Given passage:
New York City Jury Summons, September 2011

These chairs are at least as comfortable as your office chairs, and that’s a guarantee

REGIVALD L. SLATZENSTEIN

JUROR ID: 311929385

Congratulations! You have been selected to be an honorary “Champion of Democracy” on October 8th, 2011. We humbly request your expert opinion in deciding one (1) case that frankly, we just couldn’t do without you. And while this may sound like your grandparents’ jury duty, we’ve gone a long way to make your day as CoD as special as possible.

  1. We now have WiFI! Bring your computer and look at things on the internet! It’s what you would do at work all day anyways.
  2. We now guarantee that you’ll sit on at least one tawdry murder, rape, or corporate intrigue case guaranteed to soon be “ripped from the headlines” for Law and Order! (NOTE: Law and Order’s cancellation does not mean you can substitute another network courtroom drama like NCIS)
  3. Did I mention the WiFi? It’s blazing fast because nobody here ever uses it!
  4. The coffee for sale outside the Jury Pool has been lauded by food critics as “drinkable.”
  5. No-excuse postponements available. Not interested in serving your country and your fellow citizens today? Just call and reschedule for later! You can reschedule from the comfort of your home up to 5 times!*
  6. Seriously, this WiFi. We don’t even filter it, so if you need a little midafternoon “alone time,” bring a smartphone into any one of our comfortable bathroom stalls and watch all the porn you need!

So come on down! We don’t have money for snacks in the budget, but our drinking fountains are actually pretty adequate for such an old building!

Work instruction 1:
Decide whether each statement agrees with the jury summons, and answer yes or no, quoting the deciding words. (a) Postponements can be rescheduled from home up to five times. (b) Snacks are provided for jurors. (c) The WiFi is described as slow.
Work instruction 2:
Copy the jury summons word for word, from "REGIVALD L. SLATZENSTEIN" to "special as possible.".
Work instruction 3:
Answer these questions from the jury summons.
(a) What date is the recipient selected for?
(b) What word have food critics used for the coffee sold outside the Jury Pool?
(c) What is the juror ID?

[Pixel coordinate listings]
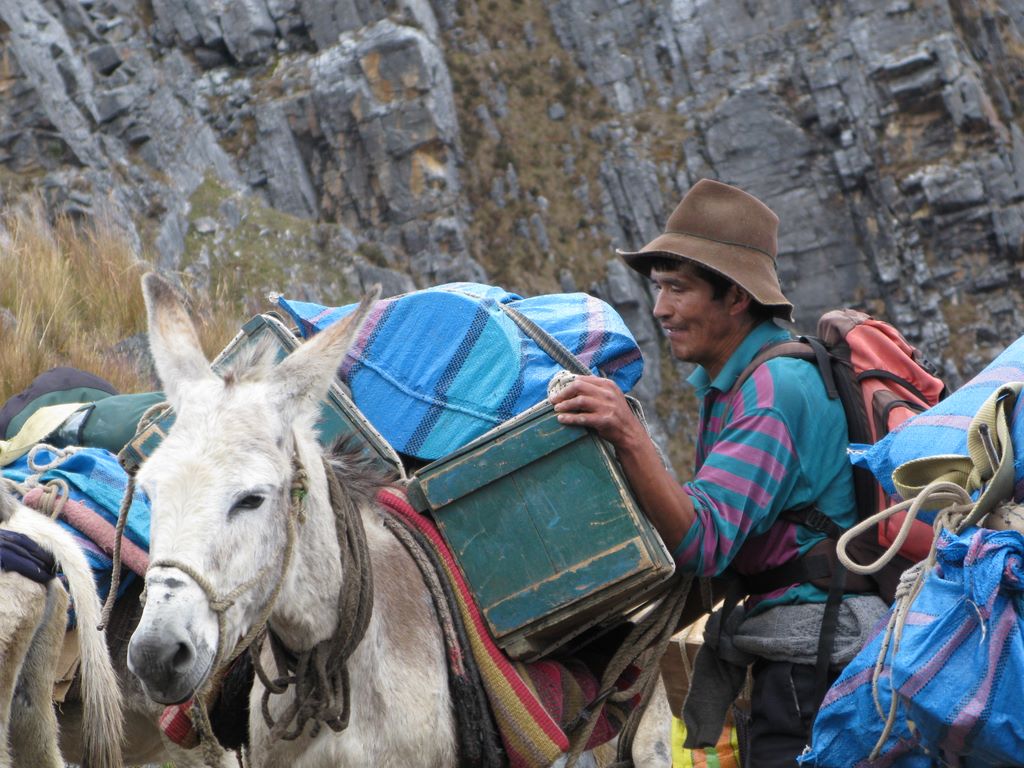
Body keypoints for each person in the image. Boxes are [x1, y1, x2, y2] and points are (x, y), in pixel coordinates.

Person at [548, 179, 888, 766]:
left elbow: (705, 543)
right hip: (796, 653)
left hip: (816, 662)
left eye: (678, 290)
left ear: (735, 297)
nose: (661, 310)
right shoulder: (735, 382)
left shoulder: (774, 391)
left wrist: (629, 436)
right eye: (659, 288)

Exercise output 1:
(a) Yes: "You can reschedule from the comfort of your home up to 5 times!*"
(b) No: "We don’t have money for snacks in the budget"
(c) No: "It’s blazing fast because nobody here ever uses it!"

Exercise output 2:
REGIVALD L. SLATZENSTEIN

JUROR ID: 311929385

Congratulations! You have been selected to be an honorary “Champion of Democracy” on October 8th, 2011. We humbly request your expert opinion in deciding one (1) case that frankly, we just couldn’t do without you. And while this may sound like your grandparents’ jury duty, we’ve gone a long way to make your day as CoD as special as possible.

Exercise output 3:
(a) October 8th, 2011
(b) "drinkable"
(c) 311929385